Alida and Sam in the Glebe Place, Chelsea, London studio in the 70s. Photo: Petr Tausk 1976. This image is in the permanent collection of the National Portrait Gallery, London.
Alida Haskins (1927-2012), my mother and wife to Sam Haskins (1926-2009), passed away on December 5th, 2012 in Sydney Australia, she had been ill with Mesothelioma for a year.
Alida was not just Sam’s wife, she was his business companion for his entire career. The great heroic moment of her support for Sam was the successful sale of ‘Five Girls’ (1962) after being turned down by dozens of publishers. ‘Five Girls’ changed the history of figure photography, inspired the greats of the time including Penn, Avedon and Sieff and launched entire careers like that of Wingate Paine. The commercial success of ‘Five Girls’ and the photographic explorations of grain, dynamism, natural beauty, controlled aesthetics, graphic composition and book layout saw their full expression in Sam’s following three books from the sixties; ‘Cowboy Kate & Other Stories’ (1964), ‘November Girl’ (1967) and ‘African Image’ (1967). Cowboy Kate was featured in the International Centre of Photography’s (NY) exhibition ‘The Open Book: A History of the Photographic Book from 1878 to the Present’ (2005). ‘Kate’ as the book is affectionately known, is probably one of the best selling photographic books of all time. Sam’s distinctive, revolutionary black and white images from the sixties are today, more than ever, highly influential on image and style makers from myriad visual disciplines.
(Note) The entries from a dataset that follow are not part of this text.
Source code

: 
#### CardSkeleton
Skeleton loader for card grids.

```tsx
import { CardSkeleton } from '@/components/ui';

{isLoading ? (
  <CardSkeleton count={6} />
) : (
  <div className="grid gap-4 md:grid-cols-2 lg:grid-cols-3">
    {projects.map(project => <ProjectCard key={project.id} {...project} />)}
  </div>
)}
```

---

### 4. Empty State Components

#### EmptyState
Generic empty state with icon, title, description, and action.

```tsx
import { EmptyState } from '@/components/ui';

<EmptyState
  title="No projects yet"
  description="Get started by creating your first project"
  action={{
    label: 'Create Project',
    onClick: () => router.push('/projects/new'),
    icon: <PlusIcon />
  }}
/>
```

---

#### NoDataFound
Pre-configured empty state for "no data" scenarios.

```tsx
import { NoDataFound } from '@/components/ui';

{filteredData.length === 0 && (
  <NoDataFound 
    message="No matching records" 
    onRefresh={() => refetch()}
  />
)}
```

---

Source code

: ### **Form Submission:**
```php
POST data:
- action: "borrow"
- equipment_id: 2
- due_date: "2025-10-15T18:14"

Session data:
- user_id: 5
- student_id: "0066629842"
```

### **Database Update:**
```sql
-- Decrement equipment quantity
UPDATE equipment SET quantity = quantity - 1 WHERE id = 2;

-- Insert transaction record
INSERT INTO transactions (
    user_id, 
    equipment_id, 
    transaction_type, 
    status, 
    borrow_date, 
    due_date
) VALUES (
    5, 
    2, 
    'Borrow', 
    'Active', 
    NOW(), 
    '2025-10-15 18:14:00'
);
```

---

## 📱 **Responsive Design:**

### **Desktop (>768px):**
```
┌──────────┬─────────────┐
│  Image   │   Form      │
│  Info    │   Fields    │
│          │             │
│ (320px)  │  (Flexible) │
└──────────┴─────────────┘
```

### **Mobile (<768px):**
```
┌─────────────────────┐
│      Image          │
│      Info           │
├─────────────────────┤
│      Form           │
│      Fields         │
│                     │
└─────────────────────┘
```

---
All of this would not have been possible without the business savvy farm girl from South Africa who travelled alone to New York – her first trip to the states – with a ludicrously heavy, hand printed maquette of Five Girls under her arm and a rolodex of every photobook publisher in NY. After six weeks of seeing a publisher every morning and every afternoon (developing an ulcer in the process) and being rejected every time, Sam sent her a telegram and told her to come home. Alida, of course, refused to give up, and the rest is history.
Alida remains to this day uncredited for her creative contribution to Sam’s work – everyone simply saw her as the business mind behind the successful photographer and the chef of legendary studio lunches and dinners. However, Alida had a highly developed eye which many people noted and informally she advised advertising agencies, the BBC, fashion and major lifestyle retailers with ideas that became revolutionary but for which her contribution is unknown.
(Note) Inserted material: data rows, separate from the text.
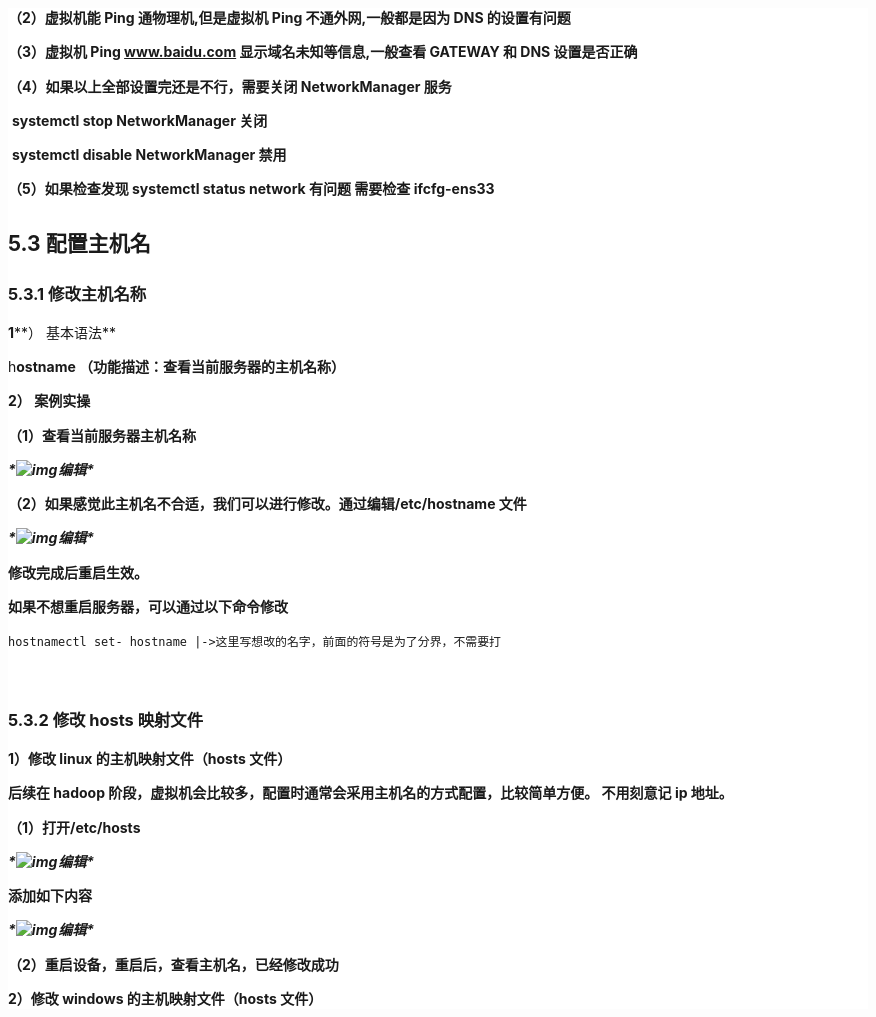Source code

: **（2）虚拟机能 Ping 通物理机,但是虚拟机 Ping 不通外网,一般都是因为 DNS 的设置有问题** 

**（3）虚拟机 Ping www.baidu.com 显示域名未知等信息,一般查看 GATEWAY 和 DNS 设置是否正确** 

**（4）如果以上全部设置完还是不行，需要关闭 NetworkManager 服务** 

​    **systemctl stop NetworkManager 关闭** 

​    **systemctl disable NetworkManager 禁用** 

**（5）如果检查发现 systemctl status network 有问题 需要检查 ifcfg-ens33**

## **5.3** **配置主机名** 

### **5.3.1** **修改主机名称** 

**1****） 基本语法** 

h**ostname （功能描述：查看当前服务器的主机名称）**

**2） 案例实操** 

**（1）查看当前服务器主机名称**

***\*![img](https://img-blog.csdnimg.cn/9d919ed72f9d4301a949304571f5a827.png)![点击并拖拽以移动](data:image/gif;base64,R0lGODlhAQABAPABAP///wAAACH5BAEKAAAALAAAAAABAAEAAAICRAEAOw==)编辑\****

**（2）如果感觉此主机名不合适，我们可以进行修改。通过编辑/etc/hostname 文件**

***\*![img](https://img-blog.csdnimg.cn/01c76365ca2242529fce68e574dc1a57.png)![点击并拖拽以移动](data:image/gif;base64,R0lGODlhAQABAPABAP///wAAACH5BAEKAAAALAAAAAABAAEAAAICRAEAOw==)编辑\****

**修改完成后重启生效。** 

**如果不想重启服务器，可以通过以下命令修改**

```
hostnamectl set- hostname |->这里写想改的名字，前面的符号是为了分界，不需要打
```

![点击并拖拽以移动](data:image/gif;base64,R0lGODlhAQABAPABAP///wAAACH5BAEKAAAALAAAAAABAAEAAAICRAEAOw==)

### **5.3.2 修改 hosts 映射文件** 

**1）修改 linux 的主机映射文件（hosts 文件）** 

**后续在 hadoop 阶段，虚拟机会比较多，配置时通常会采用主机名的方式配置，比较简单方便。 不用刻意记 ip 地址。** 

**（1）打开/etc/hosts**

***\*![img](https://img-blog.csdnimg.cn/dd004bb2fdd345619a1ae358380ed817.png)![点击并拖拽以移动](data:image/gif;base64,R0lGODlhAQABAPABAP///wAAACH5BAEKAAAALAAAAAABAAEAAAICRAEAOw==)编辑\****

**添加如下内容** 

***\*![img](https://img-blog.csdnimg.cn/accea43dca68402e86d189c55822d8dc.png)![点击并拖拽以移动](data:image/gif;base64,R0lGODlhAQABAPABAP///wAAACH5BAEKAAAALAAAAAABAAEAAAICRAEAOw==)编辑\****

**（2）重启设备，重启后，查看主机名，已经修改成功** 

**2）修改 windows 的主机映射文件（hosts 文件）**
In Sam’s studio Alida played a key creative role as a stylist. Scouring Johannesburg, London, New York and Paris for props that have been immortalised in Sam’s books. She quietly but firmly also acted as a brilliant picture editor. Her eye for successful design resonance remained as sharp as a tack to the end of her life. During her later years I often found myself waiting with her in doctor’s consulting rooms and I devised a game whereby we would rapidly page through fashion magazine articles that featured many clothes and accessories on a single page. The game was who could be the first to spot the best designed item on a page. To my delight, Alida’s mind was lightning fast and unerringly accurate even with her aged disabled body.
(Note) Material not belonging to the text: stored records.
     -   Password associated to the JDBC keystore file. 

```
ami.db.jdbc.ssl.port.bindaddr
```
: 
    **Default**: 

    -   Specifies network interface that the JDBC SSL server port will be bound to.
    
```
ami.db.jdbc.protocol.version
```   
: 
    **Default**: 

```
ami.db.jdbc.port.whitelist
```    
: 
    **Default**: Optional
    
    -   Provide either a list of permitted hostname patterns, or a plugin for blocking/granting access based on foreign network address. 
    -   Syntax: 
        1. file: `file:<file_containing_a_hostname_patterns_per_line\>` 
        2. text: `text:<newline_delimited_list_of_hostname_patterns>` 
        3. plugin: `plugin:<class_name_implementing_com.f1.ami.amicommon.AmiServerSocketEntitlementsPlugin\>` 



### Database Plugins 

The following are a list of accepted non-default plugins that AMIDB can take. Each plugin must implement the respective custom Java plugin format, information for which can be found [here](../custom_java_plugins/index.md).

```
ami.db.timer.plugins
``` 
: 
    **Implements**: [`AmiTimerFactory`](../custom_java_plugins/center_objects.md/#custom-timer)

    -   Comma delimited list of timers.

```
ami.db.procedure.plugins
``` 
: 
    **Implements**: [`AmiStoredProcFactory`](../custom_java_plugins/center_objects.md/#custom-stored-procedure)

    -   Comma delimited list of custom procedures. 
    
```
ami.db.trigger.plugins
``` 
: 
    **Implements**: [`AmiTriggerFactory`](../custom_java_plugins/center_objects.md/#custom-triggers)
As a child I remember her own creativity also gaining expression with incredible cooking, gardening, piano playing, sewing, knitting, home decorating and throwing the best parties I have ever attended. She represented her university, Pretoria, in three sporting disciplines, Tennis, Hockey and Swimming and stayed athletic until the age of 40 when work and poor health started to take a toll. She was a gifted traveller and she returned with interesting items from her travels. She and Sam built three beautiful homes from scratch; in Johannesburg, London and Bowral, Australia. Sam & Alida’s work and living spaces with their creative use of space, eclectic taste in collectibles and a talent for combining the playful and the sublime, featured in radio programmes, press articles and documentaries throughout their lives.
Sadly the fulfilment of Alida’s many dreams for self expression and happiness were reaped over and over again by a devastating burden of mental illness as she struggled with Borderline Personality Disorder from the age of 12. Battling a monster with no name – she only received a diagnosis in the last months of her life – took a dark and heavy toll on her and the rest of her family.
Despite all the tragedies, she taught many people a lot of things, directly and indirectly – lessons that will live on in future generations.
Alida with her Neurosurgeon Dr. Andreas Frank standing on the right, plus the senior nurse and the hospital director at Isar Kliniken in Munich Summer 2008.
Alida with her grandson Oren in the German Alps, 2008. We pushed her 3.5kms around this lake, celebrating the success of her spinal surgery in Munich.
Alida – proud to take a few paces unassisted a week after an operation to relieve acute spinal stenosis. German Alps 2008.
Alida on the beach at ‘Seven Mile Beach Nature Reserve’ near Berrima in New South Wales Australia, 2009.
The wall in the breakfast room of Sam and Alida’s home in Bowral, affectionately known as ‘The Chicken Farm’. The embroidered image in the pine frame is by Alice Kettle.
Alida is survived by two sons; Ludwig and Konrad and two grandchildren.